** BEGIN **
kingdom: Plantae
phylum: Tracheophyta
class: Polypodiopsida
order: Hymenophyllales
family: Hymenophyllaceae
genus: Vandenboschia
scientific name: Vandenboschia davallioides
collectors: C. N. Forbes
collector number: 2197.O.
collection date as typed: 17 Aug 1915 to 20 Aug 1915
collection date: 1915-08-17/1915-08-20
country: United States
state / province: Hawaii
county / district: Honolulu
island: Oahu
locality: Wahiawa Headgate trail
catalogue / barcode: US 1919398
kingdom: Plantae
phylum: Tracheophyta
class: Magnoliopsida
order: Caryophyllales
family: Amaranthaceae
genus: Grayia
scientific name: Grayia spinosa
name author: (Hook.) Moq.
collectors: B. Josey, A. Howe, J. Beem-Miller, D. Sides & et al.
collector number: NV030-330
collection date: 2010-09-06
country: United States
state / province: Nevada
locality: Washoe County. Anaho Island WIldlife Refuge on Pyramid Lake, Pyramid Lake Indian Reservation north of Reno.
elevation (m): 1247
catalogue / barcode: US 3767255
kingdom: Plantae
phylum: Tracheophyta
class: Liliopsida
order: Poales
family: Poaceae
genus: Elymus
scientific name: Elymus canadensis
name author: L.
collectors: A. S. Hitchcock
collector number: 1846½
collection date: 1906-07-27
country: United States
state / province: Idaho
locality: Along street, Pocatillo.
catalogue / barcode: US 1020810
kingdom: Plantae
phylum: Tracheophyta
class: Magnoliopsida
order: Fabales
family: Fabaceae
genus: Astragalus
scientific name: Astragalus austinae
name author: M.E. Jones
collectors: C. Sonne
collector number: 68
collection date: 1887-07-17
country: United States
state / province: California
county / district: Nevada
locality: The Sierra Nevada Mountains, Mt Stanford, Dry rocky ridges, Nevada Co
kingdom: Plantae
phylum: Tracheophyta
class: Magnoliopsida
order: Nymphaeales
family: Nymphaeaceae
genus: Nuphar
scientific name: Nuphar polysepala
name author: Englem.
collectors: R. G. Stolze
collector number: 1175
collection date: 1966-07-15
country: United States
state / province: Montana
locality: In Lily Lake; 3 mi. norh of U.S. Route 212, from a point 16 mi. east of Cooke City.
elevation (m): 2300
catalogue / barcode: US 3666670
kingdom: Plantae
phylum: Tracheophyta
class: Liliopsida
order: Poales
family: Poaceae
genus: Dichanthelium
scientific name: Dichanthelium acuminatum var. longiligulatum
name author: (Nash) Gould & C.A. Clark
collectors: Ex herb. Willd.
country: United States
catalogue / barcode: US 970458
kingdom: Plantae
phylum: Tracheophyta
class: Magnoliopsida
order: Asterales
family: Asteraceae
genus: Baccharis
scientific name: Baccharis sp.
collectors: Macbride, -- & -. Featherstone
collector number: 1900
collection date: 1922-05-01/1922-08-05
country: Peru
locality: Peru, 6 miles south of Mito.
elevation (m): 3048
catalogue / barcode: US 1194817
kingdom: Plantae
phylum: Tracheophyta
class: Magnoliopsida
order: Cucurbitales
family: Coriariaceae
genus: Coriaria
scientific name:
** END **
◆ **Brief**
Transcribe each of the records above verbatim, line by line, with no changes.

◆ **Task solution**
kingdom: Plantae
phylum: Tracheophyta
class: Polypodiopsida
order: Hymenophyllales
family: Hymenophyllaceae
genus: Vandenboschia
scientific name: Vandenboschia davallioides
collectors: C. N. Forbes
collector number: 2197.O.
collection date as typed: 17 Aug 1915 to 20 Aug 1915
collection date: 1915-08-17/1915-08-20
country: United States
state / province: Hawaii
county / district: Honolulu
island: Oahu
locality: Wahiawa Headgate trail
catalogue / barcode: US 1919398
kingdom: Plantae
phylum: Tracheophyta
class: Magnoliopsida
order: Caryophyllales
family: Amaranthaceae
genus: Grayia
scientific name: Grayia spinosa
name author: (Hook.) Moq.
collectors: B. Josey, A. Howe, J. Beem-Miller, D. Sides & et al.
collector number: NV030-330
collection date: 2010-09-06
country: United States
state / province: Nevada
locality: Washoe County. Anaho Island WIldlife Refuge on Pyramid Lake, Pyramid Lake Indian Reservation north of Reno.
elevation (m): 1247
catalogue / barcode: US 3767255
kingdom: Plantae
phylum: Tracheophyta
class: Liliopsida
order: Poales
family: Poaceae
genus: Elymus
scientific name: Elymus canadensis
name author: L.
collectors: A. S. Hitchcock
collector number: 1846½
collection date: 1906-07-27
country: United States
state / province: Idaho
locality: Along street, Pocatillo.
catalogue / barcode: US 1020810
kingdom: Plantae
phylum: Tracheophyta
class: Magnoliopsida
order: Fabales
family: Fabaceae
genus: Astragalus
scientific name: Astragalus austinae
name author: M.E. Jones
collectors: C. Sonne
collector number: 68
collection date: 1887-07-17
country: United States
state / province: California
county / district: Nevada
locality: The Sierra Nevada Mountains, Mt Stanford, Dry rocky ridges, Nevada Co
kingdom: Plantae
phylum: Tracheophyta
class: Magnoliopsida
order: Nymphaeales
family: Nymphaeaceae
genus: Nuphar
scientific name: Nuphar polysepala
name author: Englem.
collectors: R. G. Stolze
collector number: 1175
collection date: 1966-07-15
country: United States
state / province: Montana
locality: In Lily Lake; 3 mi. norh of U.S. Route 212, from a point 16 mi. east of Cooke City.
elevation (m): 2300
catalogue / barcode: US 3666670
kingdom: Plantae
phylum: Tracheophyta
class: Liliopsida
order: Poales
family: Poaceae
genus: Dichanthelium
scientific name: Dichanthelium acuminatum var. longiligulatum
name author: (Nash) Gould & C.A. Clark
collectors: Ex herb. Willd.
country: United States
catalogue / barcode: US 970458
kingdom: Plantae
phylum: Tracheophyta
class: Magnoliopsida
order: Asterales
family: Asteraceae
genus: Baccharis
scientific name: Baccharis sp.
collectors: Macbride, -- & -. Featherstone
collector number: 1900
collection date: 1922-05-01/1922-08-05
country: Peru
locality: Peru, 6 miles south of Mito.
elevation (m): 3048
catalogue / barcode: US 1194817
kingdom: Plantae
phylum: Tracheophyta
class: Magnoliopsida
order: Cucurbitales
family: Coriariaceae
genus: Coriaria
scientific name:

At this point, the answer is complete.